The Polish Brethren (Socinians) definitely denied that Christ’s cross was intended to ‘satisfy the justice‘ of a punitive God so as to enable His forgiveness. Quite plausibly, this firm denial of any divinely penal motive in the suffering of the Savior may well have prevented their exceptionally conscientious obedience to the Lord’s commands from degenerating into moralism or legalism. Their ethic was arguably among the very highest of their contemporaries, indeed, within the whole history of Christianity, with the exception of the first few generations, who, no surprise, were their avowed models. They understood God’s Gift of the Holy Spirit as given to enable them to endure in obedience to Christ’s teaching so that they could win everlasting life. Without the spectre of a wrathful punitive Deity looming over them—God’s precious children by faith—they could follow their Lord’s lead without compulsiveness or dread, and hence could run the devout way of God’s commandments with alacrity and fearlessness.
It may not be too much to say that the ‘penal satisfaction‘ theory of the Atonement is inherently subversive of an authentic Christian ethic since it imputes ‘legalism’ or ‘moralism’ to earnest and eager endeavors to keep Christ’s commands carefully. Such a doctrine squelches enthusiastic scrupulousness to obey the Lord Jesus and leads to a lackadaisical attitude where ‘anything goes’ so long as a confrssional is within convenient reach or forgiveness is ladled out wholesale with no strings attached. The resulting ‘Christianity’ is a reproach and a disgrace to the reputation of the Lord Jesus Christ.
Roman Catholicism, Lutheranism, Calvinism, and, much later, Dispensationalism, have all contributed to the debasement of Christian behavior and the reputation of Christ by their adherence to post-apostolic, non-biblical doctrines of the Atonement, and this not in their own right exclusively, but because penal theories of the Atonement make allowances for miscellaneous deviations that crop up within the larger realm of doctrine as well as the realm of ethics, both personal and social. [12/9/10; 8/11/23]
Their robust (some would say lopsided) emphasis on the humanity of the Lord Jesus somehow seems to have admirably encouraged and even inspired the assiduous obedience to Christ’s comandments that nobly typified the Polish Brethren above their contemporaries for several generations (with the possible exception of the early church, whom they were consciously emulating). They took heart in observing how God awarded His Son despite all the grim opposition and cruel manhandling he suffered. Christ was their model. Since God rewarded Jesus with immortal life for walking the way of His directives, they knew that this was the well-pleasing way for them to walk as well.

= Explore the material =
1. Update the passage on the Polish Brethren between "It may not be" and "Lord Jesus Christ.", inclusive, replacing "lackadaisical" with "careless".
2. Answer these questions from the passage on the Polish Brethren:
(a) What did the Polish Brethren deny that Christ's cross was intended to do?
(b) Which four traditions does the passage say have contributed to the debasement of Christian behavior?
(c) With what did God reward Jesus for walking the way of His directives?

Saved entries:

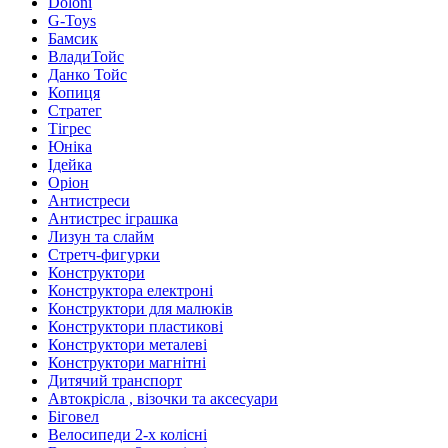
Doloni
G-Toys
Бамсик
ВладиТойс
Данко Тойс
Копиця
Стратег
Тігрес
Юніка
Ідейка
Оріон
Антистреси
Антистрес іграшка
Лизун та слайм
Стретч-фигурки
Конструктори
Конструктора електроні
Конструктори для малюків
Конструктори пластикові
Конструктори металеві
Конструктори магнітні
Дитячий транспорт
Автокрісла , візочки та аксесуари
Біговел
Велосипеди 2-х колісні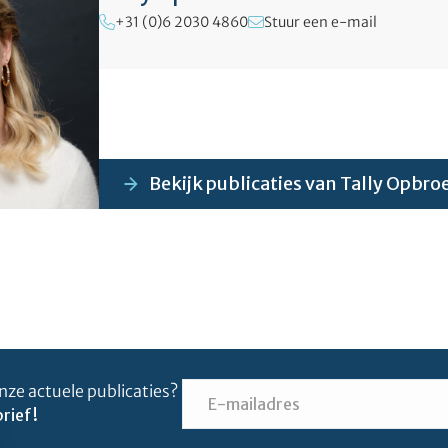
+31 (0)6 2030 4860
Stuur een e-mail
Bekijk publicaties van Tally Opbro
nze actuele publicaties?
rief!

= Outputs for the tasks =
1.
It may not be too much to say that the ‘penal satisfaction‘ theory of the Atonement is inherently subversive of an authentic Christian ethic since it imputes ‘legalism’ or ‘moralism’ to earnest and eager endeavors to keep Christ’s commands carefully. Such a doctrine squelches enthusiastic scrupulousness to obey the Lord Jesus and leads to a careless attitude where ‘anything goes’ so long as a confrssional is within convenient reach or forgiveness is ladled out wholesale with no strings attached. The resulting ‘Christianity’ is a reproach and a disgrace to the reputation of the Lord Jesus Christ.

2.
(a) They denied that it was intended to "satisfy the justice" of a punitive God so as to enable His forgiveness.
(b) Roman Catholicism, Lutheranism, Calvinism, and Dispensationalism.
(c) Immortal life.